Das und noch manches andere erfährt man aus dem Buche Tartarugas. Heute ist der Wachmann eine so selbstverständliche Erscheinung im Wiener Straßenleben, daß er für den Passanten eben nichts anderes ist als ein Bestandteil der Straße, wie eine Plakatsäule, eine Straßenbahnhaltestelle, ein Wartehäuschen, ein Laternenpfahl. Man geht an ihm vorbei und sieht ihn nur, wenn man im Begriffe ist, nach einer mysteriösen Vorstadtstraße zu fragen oder unter die Räder eines italienischen Autos zu geraten. Wer tiefere Ursachen und Zusammenhänge kennenlernen will, möge sich aus der Jubiläumsfestschrift orientieren.

AUFGABE 1:
Fasse den Textauszug über den Wiener Wachmann in zwei Sätzen zusammen.
AUFGABE 2:
Setze den Textauszug über den Wiener Wachmann nach seinem letzten Satz fort.

DATEN ZUR AUSWERTUNG:
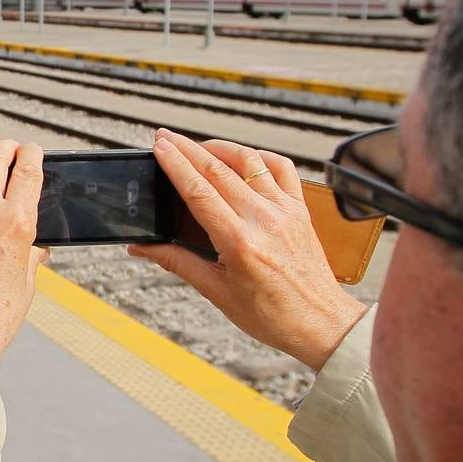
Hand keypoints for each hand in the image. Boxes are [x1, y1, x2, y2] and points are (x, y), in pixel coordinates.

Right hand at [129, 129, 365, 370]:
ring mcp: (285, 210)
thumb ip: (177, 262)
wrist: (320, 323)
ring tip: (198, 147)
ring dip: (220, 147)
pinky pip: (280, 168)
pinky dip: (258, 157)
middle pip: (219, 169)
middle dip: (187, 148)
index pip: (199, 191)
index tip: (160, 147)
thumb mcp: (216, 291)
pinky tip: (243, 159)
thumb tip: (142, 247)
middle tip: (166, 138)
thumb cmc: (272, 315)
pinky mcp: (300, 209)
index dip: (176, 164)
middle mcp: (264, 220)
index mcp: (239, 242)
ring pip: (249, 161)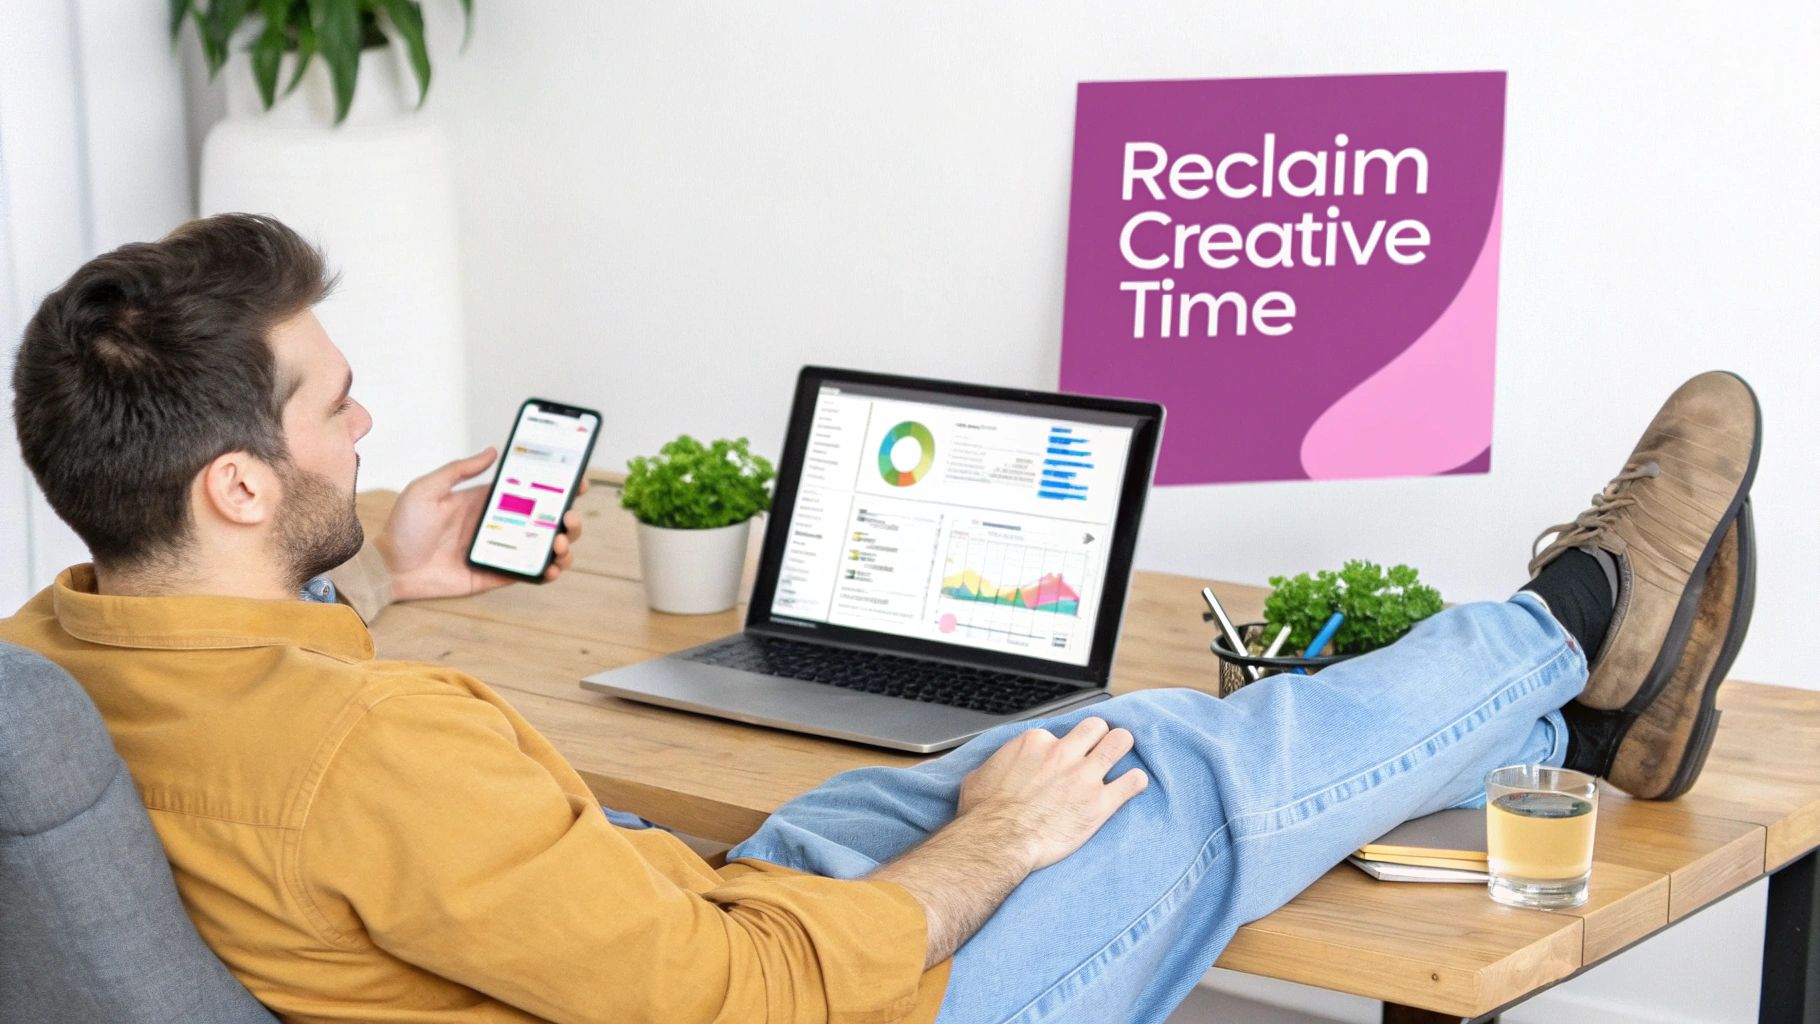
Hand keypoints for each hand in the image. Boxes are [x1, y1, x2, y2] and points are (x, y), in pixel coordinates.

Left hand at [377, 447, 588, 601]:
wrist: (387, 568)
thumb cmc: (403, 526)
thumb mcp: (427, 488)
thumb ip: (459, 470)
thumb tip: (493, 451)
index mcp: (485, 502)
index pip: (529, 491)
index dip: (556, 486)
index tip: (577, 481)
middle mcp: (498, 525)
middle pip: (546, 520)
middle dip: (568, 518)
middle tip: (570, 517)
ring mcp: (499, 551)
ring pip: (544, 548)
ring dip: (563, 546)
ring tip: (560, 544)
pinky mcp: (495, 575)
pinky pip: (528, 574)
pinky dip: (546, 572)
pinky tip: (551, 568)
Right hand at [956, 717, 1148, 871]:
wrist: (997, 842)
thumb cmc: (984, 815)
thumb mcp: (978, 777)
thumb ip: (995, 766)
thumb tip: (993, 771)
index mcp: (1035, 743)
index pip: (1060, 733)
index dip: (1061, 748)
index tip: (1060, 760)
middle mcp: (1063, 753)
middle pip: (1096, 727)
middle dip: (1099, 736)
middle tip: (1099, 748)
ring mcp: (1084, 776)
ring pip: (1119, 742)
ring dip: (1121, 748)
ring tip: (1120, 757)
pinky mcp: (1100, 803)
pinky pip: (1132, 782)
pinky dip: (1135, 782)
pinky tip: (1133, 785)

ERGEBNIS 1:
Der Wachmann gehört heute so selbstverständlich zum Wiener Straßenleben, dass Passanten ihn wie eine Plakatsäule oder einen Laternenpfahl als bloßen Teil der Straße betrachten und ihn nur bemerken, wenn sie nach einer Vorstadtstraße fragen wollen oder beinahe unter ein Auto geraten. Manches darüber erfährt man aus dem Buch Tartarugas, während über tiefere Ursachen und Zusammenhänge die Jubiläumsfestschrift Auskunft gibt.

ERGEBNIS 2:
Man wird da mit einem guten Stück Alt-Wiener Lokalgeschichte bekannt, hört manches interessante Ereignis und amüsiert sich zwei Stunden lang über die köstliche Naivität alter »wohlweiser Stadtväter«, ärgert sich wohl auch über manche Vorkommnisse, die dem modernen Wiener beweisen, daß seine Verwandtschaft mit den Schildbürgern keineswegs eine neuzeitliche Errungenschaft ist. Die Wiener Sicherheitswache konnte das Jubiläum ihres fünfzigjährigen Bestandes nicht besser begehen als durch die Herausgabe dieses Werkes. Es ist in Josef Deublers Verlag erschienen und verhältnismäßig billig zu erstehen. Der Historiker findet darin wertvolles Material, der Liebhaber köstliche Anekdoten, der Bürger eine angenehme Lektüre, und selbst »dar Weana« findet hier, was er stets sucht: a Hetz! ...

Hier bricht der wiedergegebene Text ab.